> Data to examine:
..........
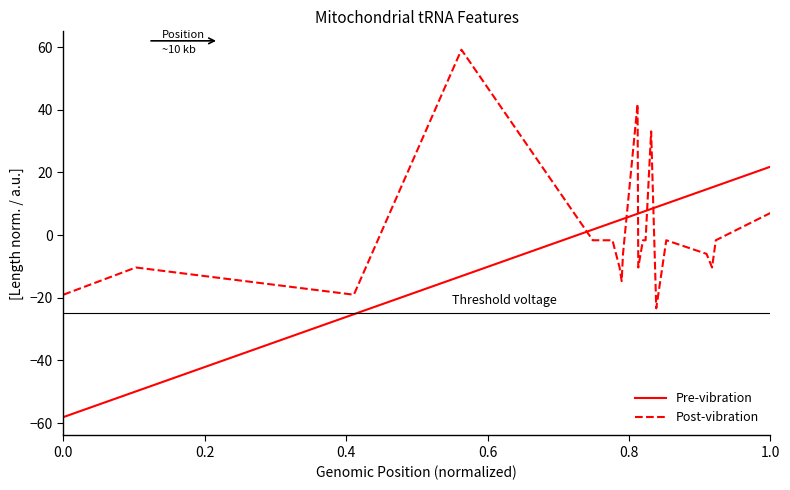

True or false: Pre-vibration and Post-vibration intersect in this chart.

True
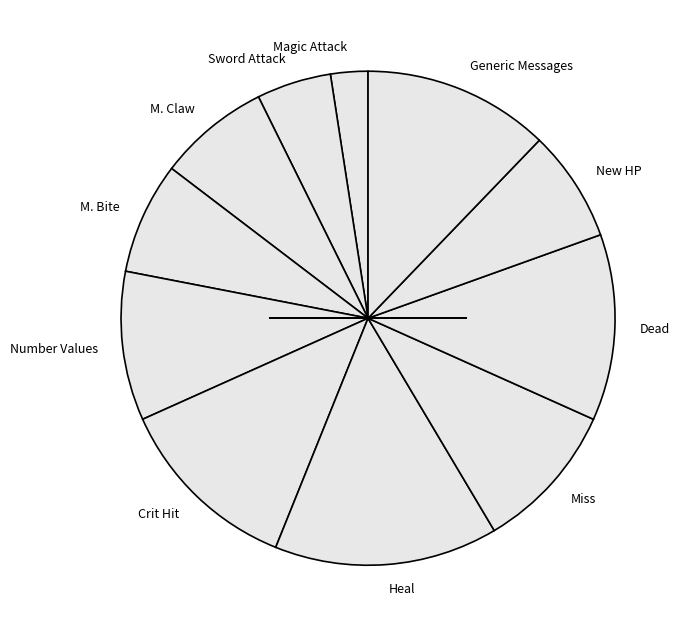

Which slice is the largest?

Heal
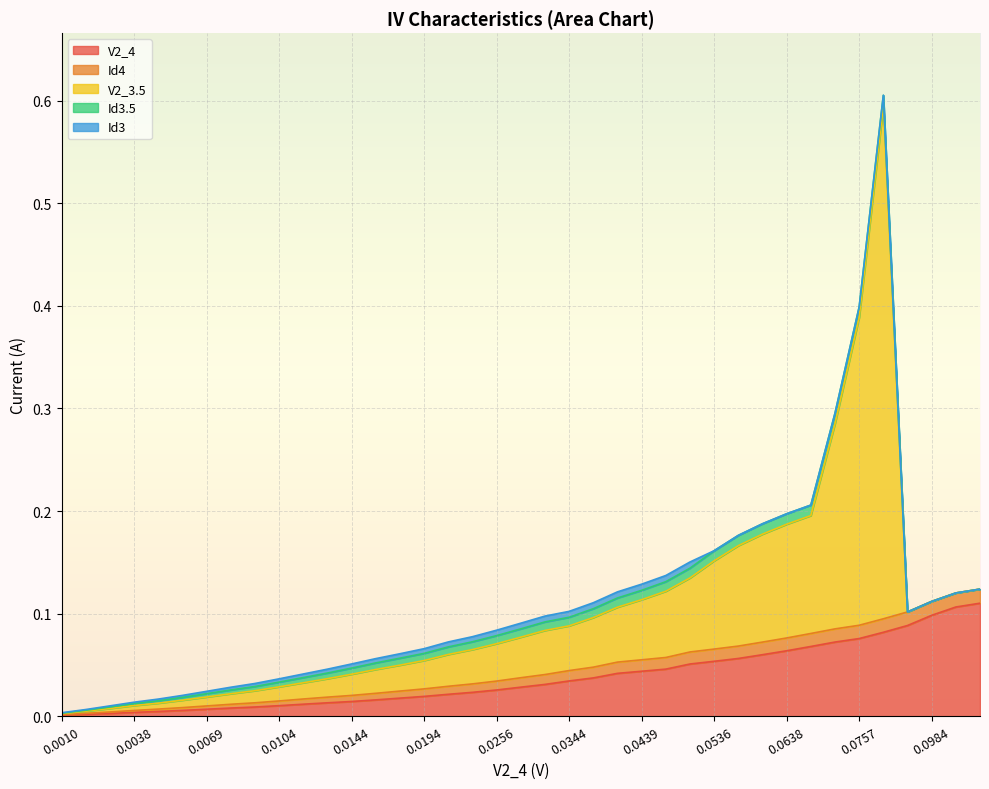

List the series in order of their peak value, highest first.

V2_3.5, V2_4, Id4, Id3.5, Id3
..........
> Activity: Quote everything from the line containing "List the series" down to the end of the material, word for word.

> Answer to this problem:
List the series in order of their peak value, highest first.

V2_3.5, V2_4, Id4, Id3.5, Id3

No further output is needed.